*** Opening of Reading passage ***

Tue Aug 8, 2023, 01:48 PM
Aug 2023

Also I would take pictures of the cell and laptop, and document everything. Just in case you need it.

Give her 30 days to find another place to live. But make the notice formal.

Take care of yourself.

mopinko

(70,394 posts)
18. there's a certain amount of boiler plate that is probably needed but-
Tue Aug 8, 2023, 02:06 PM
Aug 2023

in no way does that limit the creativity of the notice.

i had some tenants that i gave a verbal notice. they had no lease. they paid in cash. but they knew i needed to give written notice anyway.
as it happened, i had 2 dead printers at the time. i spent a ridiculous number of whole days trying to get one or the other going. it dragged on for a couple of months.

*** Close of Reading passage ***

=== What this exercise asks ===
• a. Answer these questions using the forum excerpt:
(i) How many days does the first post suggest giving her to find another place to live?
(ii) How many dead printers did the second poster have at the time?
(iii) How did the tenants pay?
• b. Reproduce the part of the forum excerpt starting at "Take care of" and ending at "of the notice.".

*** Opening of Raw data ***

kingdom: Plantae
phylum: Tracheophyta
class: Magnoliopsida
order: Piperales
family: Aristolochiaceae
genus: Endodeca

*** Close of Raw data ***

=== Results by task ===
• a.
(i) 30 days
(ii) 2
(iii) In cash

• b.
Take care of yourself.

mopinko

(70,394 posts)
18. there's a certain amount of boiler plate that is probably needed but-
Tue Aug 8, 2023, 02:06 PM
Aug 2023

in no way does that limit the creativity of the notice.